Document segment:

The Turnbull Government has released its latest Federal Budget and although it does not contain any of the earth shattering superannuation reforms that the previous budget did, it still has many measures which will impact individuals and small businesses moving forward. Here is a summary of these proposed measures: –
Individuals
- From 9 May 2017, rental property investors will only be able to claim plant & equipment depreciation for items they have purchased and installed. Any items purchased with the property will be included in the cost base of the property. Any existing properties are not impacted and all properties will still be able to claim 2.5% depreciation on building costs.
- From 1 July 2017, taxpayers will be unable to claim for travel costs associated with rental properties (i.e. to inspect or repair rental properties).
- From 1 July 2019 the Medicare levy will be increased from 2% to 2.5%.
- From 1 July 2018 the HELP repayment thresholds will change with the lowest threshold beginning with a 1% repayment for individuals earning over $42,000 and the top threshold with a 10% repayment for individuals earning over $119,882.
Small Businesses
- The immediate $20,000 asset write off will be extended by 12 months until 30 June 2018.
Superannuation
- From 1 July 2017, first home buyers will be able to save their deposit by contributing into superannuation. The proposals allow for voluntary contributions of up to $15,000 per year up to a total of $30,000 with these contributions taxed at 15% for deductible contributions.
- From 1 July 2018, taxpayers aged 65 or over who are downsizing their home will be able to contribute up to $300,000 of the proceeds of sale into super (i.e. up to $600,000 per couple). Although this contribution will not be subject to any of the existing contribution tests and caps it will count towards the assets test for age pension purposes.

Your tasks:
(a) Rewrite the paragraph of the budget summary that begins "From 9 May 2017, rental property investors" as a short bulleted list that keeps its main facts.
(b) In the budget summary, take everything from "The Turnbull Government" down to "on building costs." and write it out again with "Australian Government" in place of "Turnbull Government".
(c) For each statement, say whether the budget summary agrees, answering yes or no and quoting the words that decide it: (i) The Medicare levy rises to 2.5% from 1 July 2019. (ii) The immediate $20,000 asset write off is extended until 30 June 2019. (iii) The downsizing contribution into super does not count toward the age pension assets test.
Work only from the budget summary above.

Stored data:
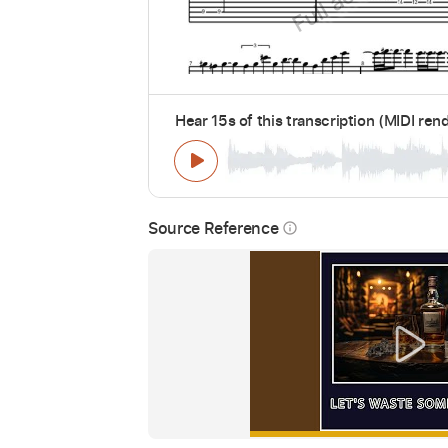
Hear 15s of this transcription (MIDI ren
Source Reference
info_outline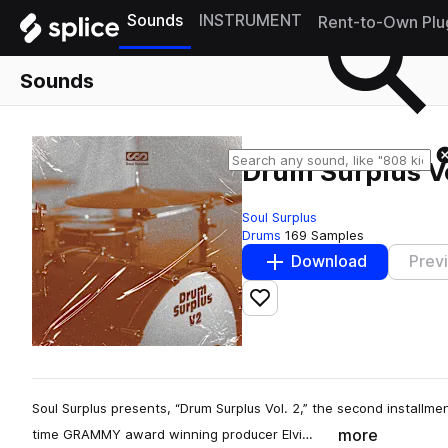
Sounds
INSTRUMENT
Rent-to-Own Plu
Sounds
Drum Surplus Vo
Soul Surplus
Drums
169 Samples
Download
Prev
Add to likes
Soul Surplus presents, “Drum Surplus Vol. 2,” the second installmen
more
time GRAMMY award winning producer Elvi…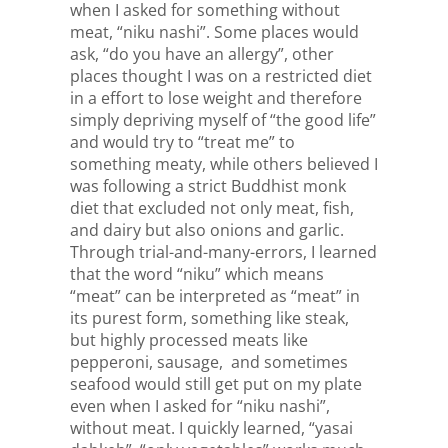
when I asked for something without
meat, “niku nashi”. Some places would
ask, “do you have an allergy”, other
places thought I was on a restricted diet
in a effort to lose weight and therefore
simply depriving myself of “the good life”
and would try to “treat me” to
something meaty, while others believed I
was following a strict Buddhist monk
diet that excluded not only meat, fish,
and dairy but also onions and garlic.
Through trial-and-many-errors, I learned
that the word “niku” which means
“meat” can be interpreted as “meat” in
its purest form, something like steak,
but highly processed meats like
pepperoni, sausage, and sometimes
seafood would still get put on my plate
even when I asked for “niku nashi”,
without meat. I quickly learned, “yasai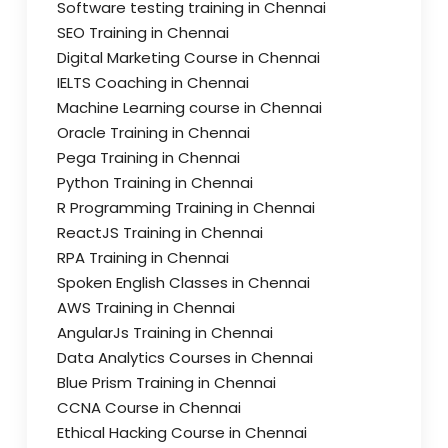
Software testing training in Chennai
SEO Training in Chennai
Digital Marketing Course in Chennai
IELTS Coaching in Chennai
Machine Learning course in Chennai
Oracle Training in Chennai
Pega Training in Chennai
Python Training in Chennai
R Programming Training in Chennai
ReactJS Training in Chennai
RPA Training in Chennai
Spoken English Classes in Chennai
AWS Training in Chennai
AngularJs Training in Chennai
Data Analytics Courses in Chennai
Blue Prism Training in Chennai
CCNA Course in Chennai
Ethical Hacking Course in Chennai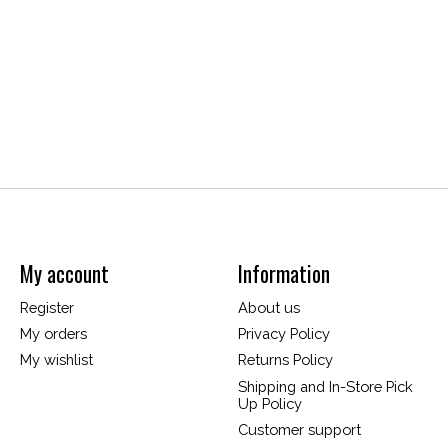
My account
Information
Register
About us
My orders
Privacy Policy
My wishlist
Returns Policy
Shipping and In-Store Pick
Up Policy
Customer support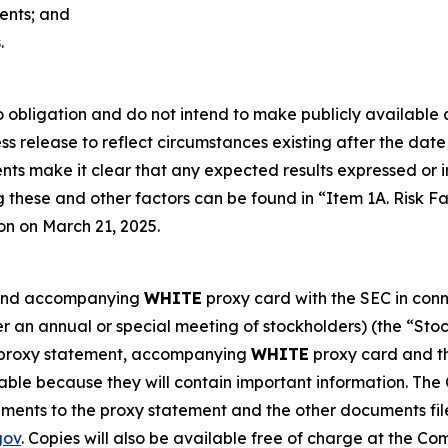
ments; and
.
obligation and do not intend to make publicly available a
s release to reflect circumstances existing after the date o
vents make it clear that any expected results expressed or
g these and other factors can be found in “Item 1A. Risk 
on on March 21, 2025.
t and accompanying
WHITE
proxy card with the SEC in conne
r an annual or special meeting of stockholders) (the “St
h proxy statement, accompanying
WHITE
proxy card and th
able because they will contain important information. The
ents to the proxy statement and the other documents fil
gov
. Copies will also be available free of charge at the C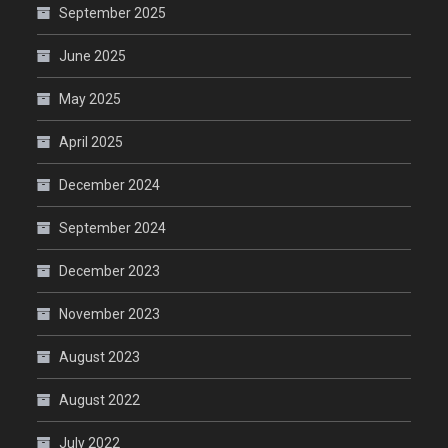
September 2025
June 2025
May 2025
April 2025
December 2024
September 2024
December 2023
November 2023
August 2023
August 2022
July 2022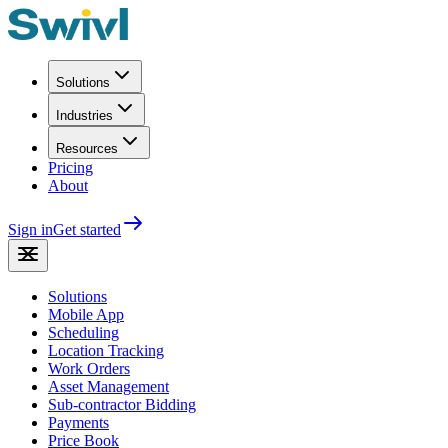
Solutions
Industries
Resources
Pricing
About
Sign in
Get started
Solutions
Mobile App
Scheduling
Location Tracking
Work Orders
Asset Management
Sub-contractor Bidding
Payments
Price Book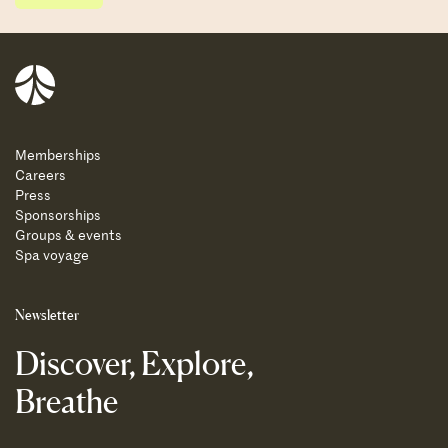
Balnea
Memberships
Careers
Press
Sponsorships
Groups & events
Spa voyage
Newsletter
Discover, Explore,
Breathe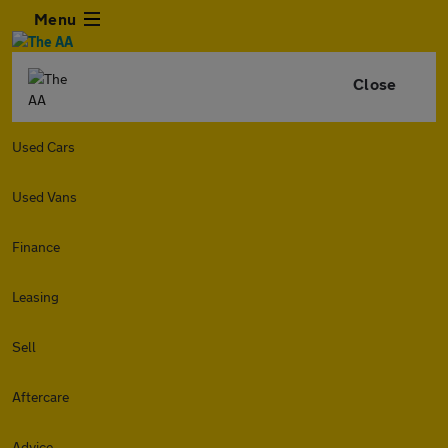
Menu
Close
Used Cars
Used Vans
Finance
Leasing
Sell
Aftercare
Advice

Answers for the exercise:
(a)
- Starting 9 May 2017, rental property investors can claim plant and equipment depreciation only for items they buy and install themselves.
- Items bought with the property go into the property's cost base.
- Existing properties are not affected.
- All properties can still claim 2.5% depreciation on building costs.

(b)
The Australian Government has released its latest Federal Budget and although it does not contain any of the earth shattering superannuation reforms that the previous budget did, it still has many measures which will impact individuals and small businesses moving forward. Here is a summary of these proposed measures: –
Individuals
- From 9 May 2017, rental property investors will only be able to claim plant & equipment depreciation for items they have purchased and installed. Any items purchased with the property will be included in the cost base of the property. Any existing properties are not impacted and all properties will still be able to claim 2.5% depreciation on building costs.

(c)
(i) Yes: "From 1 July 2019 the Medicare levy will be increased from 2% to 2.5%."
(ii) No: "The immediate $20,000 asset write off will be extended by 12 months until 30 June 2018."
(iii) No: "it will count towards the assets test for age pension purposes."